Efficient Matching of Pictorial Structures
 Proc. IEEE Computer Vision and Pattern Recognition Conf.
, 2000
A pictorial structure is a collection of parts arranged in a deformable configuration. Each part is represented using a simple appearance model and the deformable configuration is represented by springlike connections between pairs of parts. While pictorial structures were introduced a number of years ago, they have not been broadly applied to matching and recognition problems. This has been due in part to the computational difficulty of matching pictorial structures to images.

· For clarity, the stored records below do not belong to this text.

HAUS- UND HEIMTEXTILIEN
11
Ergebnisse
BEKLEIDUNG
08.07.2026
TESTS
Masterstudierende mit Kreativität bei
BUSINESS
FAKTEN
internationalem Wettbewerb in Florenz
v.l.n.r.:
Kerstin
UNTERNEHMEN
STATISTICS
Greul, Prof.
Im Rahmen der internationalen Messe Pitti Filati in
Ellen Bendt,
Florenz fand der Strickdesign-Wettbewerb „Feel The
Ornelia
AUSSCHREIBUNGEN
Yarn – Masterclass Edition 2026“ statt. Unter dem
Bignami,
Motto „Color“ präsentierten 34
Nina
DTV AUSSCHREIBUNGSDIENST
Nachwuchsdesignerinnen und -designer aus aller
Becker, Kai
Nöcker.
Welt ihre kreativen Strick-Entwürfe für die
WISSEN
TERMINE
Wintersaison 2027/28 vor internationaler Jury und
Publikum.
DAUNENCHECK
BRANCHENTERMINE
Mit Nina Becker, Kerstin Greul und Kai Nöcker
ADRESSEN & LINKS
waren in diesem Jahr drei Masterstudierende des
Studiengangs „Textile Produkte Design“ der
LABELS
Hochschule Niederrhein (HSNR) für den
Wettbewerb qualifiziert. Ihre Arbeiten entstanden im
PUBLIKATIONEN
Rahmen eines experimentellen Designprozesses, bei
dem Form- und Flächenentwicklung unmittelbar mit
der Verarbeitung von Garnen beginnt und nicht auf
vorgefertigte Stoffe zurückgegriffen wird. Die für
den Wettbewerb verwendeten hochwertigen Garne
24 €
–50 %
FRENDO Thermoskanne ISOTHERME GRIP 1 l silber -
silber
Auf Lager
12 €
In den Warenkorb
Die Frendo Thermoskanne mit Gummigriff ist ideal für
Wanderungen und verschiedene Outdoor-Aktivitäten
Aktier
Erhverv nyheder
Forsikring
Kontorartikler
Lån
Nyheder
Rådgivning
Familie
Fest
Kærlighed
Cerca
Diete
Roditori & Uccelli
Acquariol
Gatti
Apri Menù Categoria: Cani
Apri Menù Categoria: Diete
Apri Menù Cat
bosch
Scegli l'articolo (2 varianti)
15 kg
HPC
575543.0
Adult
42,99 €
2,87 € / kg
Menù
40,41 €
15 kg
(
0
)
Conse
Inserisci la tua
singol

In this paper we present an efficient algorithm for finding the best global match of a pictorial structure to an image. The running time of the algorithm is optimal and it it takes only a few seconds to match a model with ve to ten parts. With this improved algorithm, pictorial structures provide a practical and powerful framework for qualitative descriptions of objects and scenes, and are suitable for many generic image recognition problems. We illustrate the approach using simple models of a person and a car.